Posted by Tim under Personal

Last night, after ISTE 2014 came to a close, and most of my friends had left Atlanta, I wandered up and down Peachtree street taking random pictures of architecture.  Toward the end of my walk I wound up at Gladys Knight’s Chicken and Waffles, and I knew my trip to Atlanta simply would not be complete without experiencing this culinary artwork first hand.

As I sat at my booth looking through some pictures on my cell phone, catching up on Facebook, reading posts in Feedly, and checking in on FourSquare, I noticed a family of four across the aisle and slightly at an angle from me.

A father with three sons.  They were African American.  The dad sat next to the oldest.  He talked to the two boys across the booth from him. They laughed and seemed to be genuinely having a good time.

But the oldest boy, the one sitting next to dad, wasn’t.

He sat stone faced.  While his brothers were dressed with shirts tucked into their jeans and laced up sneakers, this young man sat with his hat on backwards.  His sneakers were untied and gaping wide around his ankles.  He was sitting on his belt, which indicated he usually walked with his capri style pants sagging to show his underwear.

He didn’t fit with the other three in any appreciable way.

His earbuds were in.  He never spoke.  He stared ahead.  I’m not sure he ever blinked.  When his brothers got tired of talking, and the dad had moved to checking his phone, the brothers started wiggling around in the seat to the rhythm of the music playing in the restaurant.  Not this boy.  He didn’t move.

Occasionally he would move his eyes down to look at one brother or the other, but then he would immediately look back up and stare straight ahead.

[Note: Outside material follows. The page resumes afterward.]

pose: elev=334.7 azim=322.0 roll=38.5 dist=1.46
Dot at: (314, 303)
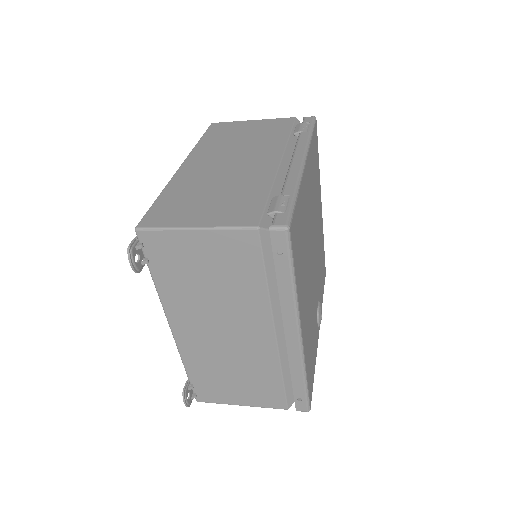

I wondered to myself what will happen when their food arrives.  Will he become engaged then?  Will they talk about how great the fried chicken is?  Will he eat the chicken or the waffle first?

Their food came just as I was finishing mine.  Three plates were set down in front of them.  The dad and the two smaller boys each had a plate to eat.  I convinced myself the waiter just couldn’t carry all four at once, so I sat a bit longer to see how all this would play out before going back to my hotel room.

The boy did not eat.  Food did not arrive.  He sat there.  Stone faced still. Never moving.  Sometimes glancing slightly at his brothers as they ate, and then going back to that blank-faced stare.

I wondered what had happened that made this boy disengage from his family.  Is he always like this, or did he and dad have a fight about where to eat and now he’s making everyone pay with his “I don’t want to be here” attitude?  Its difficult to tell from across the aisle in a crowded restaurant.

What brought him to this place is a mystery to me.  It could be family related.  Food choice related.  Friend related.  The list is endless.  He looked to be about in the 7th grade.  That may speak for itself as a cause.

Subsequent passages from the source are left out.